While work experience accounts for 60 to 70 percent of lifetime earnings for experience
seekers and early movers, that share is only about 30 percent for lock-ins.
There are implications for employers looking for talent, as well.
Most employers can benefit from challenging the status quo of how they select people for open roles. Instead of searching for “holy grail” external candidates whose prior experience precisely matches the responsibilities in an open role, leading organizations create systems for evaluating candidates based on their capacity to learn, their intrinsic capabilities, and their transferable skills. This requires designing assessments that are fit for purpose, focusing on the few core skills that matter for success in the role. It also involves removing biases that pigeonhole people into the roles they are already performing; this point is particularly important when it comes to existing employees. In our sample, more than half of all role moves undertaken by individuals involved a skill distance of more than 25 percent—and this implies that people often have latent capabilities that are not recognized by their current employers.
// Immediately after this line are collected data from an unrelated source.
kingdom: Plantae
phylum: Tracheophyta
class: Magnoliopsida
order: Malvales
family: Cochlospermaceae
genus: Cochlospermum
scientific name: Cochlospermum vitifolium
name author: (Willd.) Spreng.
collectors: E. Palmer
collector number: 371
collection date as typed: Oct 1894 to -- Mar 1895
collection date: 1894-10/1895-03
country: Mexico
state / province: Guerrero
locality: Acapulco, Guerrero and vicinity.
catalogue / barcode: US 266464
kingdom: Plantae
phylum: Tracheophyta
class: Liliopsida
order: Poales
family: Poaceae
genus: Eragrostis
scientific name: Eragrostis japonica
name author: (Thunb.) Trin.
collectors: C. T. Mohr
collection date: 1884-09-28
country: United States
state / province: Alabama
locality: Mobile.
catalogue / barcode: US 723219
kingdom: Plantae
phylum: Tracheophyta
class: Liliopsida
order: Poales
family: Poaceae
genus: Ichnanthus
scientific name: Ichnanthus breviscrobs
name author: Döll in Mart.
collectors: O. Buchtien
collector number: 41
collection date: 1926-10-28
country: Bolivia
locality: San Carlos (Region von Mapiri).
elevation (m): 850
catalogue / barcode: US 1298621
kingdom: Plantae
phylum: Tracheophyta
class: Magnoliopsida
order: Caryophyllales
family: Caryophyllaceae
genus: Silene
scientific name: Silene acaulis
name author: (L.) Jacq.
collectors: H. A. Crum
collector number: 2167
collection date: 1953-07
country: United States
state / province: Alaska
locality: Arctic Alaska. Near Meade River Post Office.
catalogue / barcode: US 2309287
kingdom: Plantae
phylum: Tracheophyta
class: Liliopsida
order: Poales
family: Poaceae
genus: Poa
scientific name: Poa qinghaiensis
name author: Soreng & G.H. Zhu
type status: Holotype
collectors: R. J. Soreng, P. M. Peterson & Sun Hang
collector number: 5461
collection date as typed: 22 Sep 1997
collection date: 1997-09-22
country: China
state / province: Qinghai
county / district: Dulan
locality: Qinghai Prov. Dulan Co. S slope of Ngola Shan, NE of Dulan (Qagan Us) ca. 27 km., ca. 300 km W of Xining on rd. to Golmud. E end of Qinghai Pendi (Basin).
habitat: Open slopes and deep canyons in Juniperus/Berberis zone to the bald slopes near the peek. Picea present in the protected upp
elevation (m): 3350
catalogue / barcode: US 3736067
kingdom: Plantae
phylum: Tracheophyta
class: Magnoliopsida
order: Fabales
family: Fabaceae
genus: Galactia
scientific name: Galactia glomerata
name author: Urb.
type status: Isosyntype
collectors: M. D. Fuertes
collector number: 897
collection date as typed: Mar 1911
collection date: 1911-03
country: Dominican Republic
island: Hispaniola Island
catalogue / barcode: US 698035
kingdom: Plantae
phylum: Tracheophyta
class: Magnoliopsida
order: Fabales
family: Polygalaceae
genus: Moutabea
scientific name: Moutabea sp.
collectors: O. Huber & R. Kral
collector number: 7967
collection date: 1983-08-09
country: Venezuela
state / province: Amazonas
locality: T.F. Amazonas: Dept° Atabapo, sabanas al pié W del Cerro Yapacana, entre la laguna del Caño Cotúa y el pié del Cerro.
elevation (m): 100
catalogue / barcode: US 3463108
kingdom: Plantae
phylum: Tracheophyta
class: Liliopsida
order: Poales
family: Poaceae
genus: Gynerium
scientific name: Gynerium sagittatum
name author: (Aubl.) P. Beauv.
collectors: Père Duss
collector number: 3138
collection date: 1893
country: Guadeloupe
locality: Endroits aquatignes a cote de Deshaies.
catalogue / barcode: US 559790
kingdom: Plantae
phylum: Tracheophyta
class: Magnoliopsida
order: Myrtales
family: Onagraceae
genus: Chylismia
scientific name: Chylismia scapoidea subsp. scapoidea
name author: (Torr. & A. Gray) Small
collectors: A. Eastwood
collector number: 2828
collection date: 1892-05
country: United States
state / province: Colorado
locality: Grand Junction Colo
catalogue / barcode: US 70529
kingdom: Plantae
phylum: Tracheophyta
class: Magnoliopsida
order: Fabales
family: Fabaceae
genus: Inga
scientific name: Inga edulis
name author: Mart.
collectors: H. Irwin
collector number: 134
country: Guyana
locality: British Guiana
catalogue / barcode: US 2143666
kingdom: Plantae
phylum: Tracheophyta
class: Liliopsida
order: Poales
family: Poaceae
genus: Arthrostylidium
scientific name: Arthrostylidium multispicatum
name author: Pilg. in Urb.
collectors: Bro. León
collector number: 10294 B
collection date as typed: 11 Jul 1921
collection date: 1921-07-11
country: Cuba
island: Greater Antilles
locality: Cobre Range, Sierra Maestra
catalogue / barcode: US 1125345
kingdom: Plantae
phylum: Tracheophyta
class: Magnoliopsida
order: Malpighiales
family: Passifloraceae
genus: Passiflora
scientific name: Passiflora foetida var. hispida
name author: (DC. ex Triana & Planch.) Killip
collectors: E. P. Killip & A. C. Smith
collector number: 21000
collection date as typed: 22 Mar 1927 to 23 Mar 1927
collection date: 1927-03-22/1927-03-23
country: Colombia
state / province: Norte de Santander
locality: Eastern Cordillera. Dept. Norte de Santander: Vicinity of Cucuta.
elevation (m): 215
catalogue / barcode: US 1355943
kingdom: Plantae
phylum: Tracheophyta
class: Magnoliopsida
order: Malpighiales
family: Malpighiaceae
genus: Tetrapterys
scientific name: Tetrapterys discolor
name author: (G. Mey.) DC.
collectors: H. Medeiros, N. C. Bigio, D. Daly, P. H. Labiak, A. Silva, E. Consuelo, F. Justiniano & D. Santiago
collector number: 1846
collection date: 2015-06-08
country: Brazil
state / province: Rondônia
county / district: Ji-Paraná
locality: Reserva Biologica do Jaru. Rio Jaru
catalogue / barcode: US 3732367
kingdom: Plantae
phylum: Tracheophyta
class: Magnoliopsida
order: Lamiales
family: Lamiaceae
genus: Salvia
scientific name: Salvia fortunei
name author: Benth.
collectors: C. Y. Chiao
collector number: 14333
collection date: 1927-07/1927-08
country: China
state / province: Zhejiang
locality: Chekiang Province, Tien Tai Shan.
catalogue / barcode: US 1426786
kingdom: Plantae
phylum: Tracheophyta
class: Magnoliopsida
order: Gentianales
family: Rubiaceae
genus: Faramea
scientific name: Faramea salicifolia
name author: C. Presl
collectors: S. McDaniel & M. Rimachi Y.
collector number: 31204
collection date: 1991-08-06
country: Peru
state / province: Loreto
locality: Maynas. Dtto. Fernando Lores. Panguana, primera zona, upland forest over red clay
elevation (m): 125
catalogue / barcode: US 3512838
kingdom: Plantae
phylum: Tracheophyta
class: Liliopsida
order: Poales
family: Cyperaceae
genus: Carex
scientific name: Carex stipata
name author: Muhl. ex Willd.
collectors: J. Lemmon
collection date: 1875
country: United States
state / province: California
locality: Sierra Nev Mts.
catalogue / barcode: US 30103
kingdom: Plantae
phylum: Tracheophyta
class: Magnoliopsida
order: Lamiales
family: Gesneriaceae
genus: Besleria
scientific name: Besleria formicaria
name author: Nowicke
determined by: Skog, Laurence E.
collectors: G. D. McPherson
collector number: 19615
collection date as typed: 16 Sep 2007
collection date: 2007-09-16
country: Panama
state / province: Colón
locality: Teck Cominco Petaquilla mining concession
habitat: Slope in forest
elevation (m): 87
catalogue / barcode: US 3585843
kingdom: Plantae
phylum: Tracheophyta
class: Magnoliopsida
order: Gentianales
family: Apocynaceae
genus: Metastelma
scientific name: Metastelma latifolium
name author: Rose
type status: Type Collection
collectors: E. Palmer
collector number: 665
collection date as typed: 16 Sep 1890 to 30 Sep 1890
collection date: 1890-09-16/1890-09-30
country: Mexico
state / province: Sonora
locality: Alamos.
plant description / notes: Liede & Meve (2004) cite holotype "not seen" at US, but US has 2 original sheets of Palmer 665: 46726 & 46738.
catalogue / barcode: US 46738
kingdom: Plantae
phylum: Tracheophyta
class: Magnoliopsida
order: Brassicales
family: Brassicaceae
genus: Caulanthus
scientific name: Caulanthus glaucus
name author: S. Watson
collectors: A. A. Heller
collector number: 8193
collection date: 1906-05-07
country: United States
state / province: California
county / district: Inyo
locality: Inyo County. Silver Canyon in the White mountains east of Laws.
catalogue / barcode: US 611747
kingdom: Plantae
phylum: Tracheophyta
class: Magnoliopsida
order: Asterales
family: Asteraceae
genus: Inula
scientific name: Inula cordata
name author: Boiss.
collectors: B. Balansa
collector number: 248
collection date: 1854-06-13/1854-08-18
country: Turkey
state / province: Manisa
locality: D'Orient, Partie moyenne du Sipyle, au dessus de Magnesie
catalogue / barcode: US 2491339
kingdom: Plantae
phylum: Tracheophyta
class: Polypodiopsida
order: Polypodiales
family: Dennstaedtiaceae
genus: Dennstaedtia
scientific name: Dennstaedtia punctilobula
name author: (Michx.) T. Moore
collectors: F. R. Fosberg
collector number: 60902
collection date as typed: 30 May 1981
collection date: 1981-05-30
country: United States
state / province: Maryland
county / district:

If someone’s track record shows the acquisition of new skills over time, it probably means that person is capable of learning more. Employers should be less constrained about recruiting candidates from traditional sources and backgrounds, and more open to people who have taken unconventional career paths.
I write as someone who has had the same job title, with the same employer, for 36 years. In the categories given above, I’m a lock-in. I’ve been very happy with my job and what I do. But especially for those early in their careers, thinking in a serious way about whether your current employer is helping to develop the breadth and depth of your work experience human capital–or whether a job with an alternative employer might help you to do so–is likely to be at least as important to your lifetime financial well-being as the decisions you make about financial savings and investment.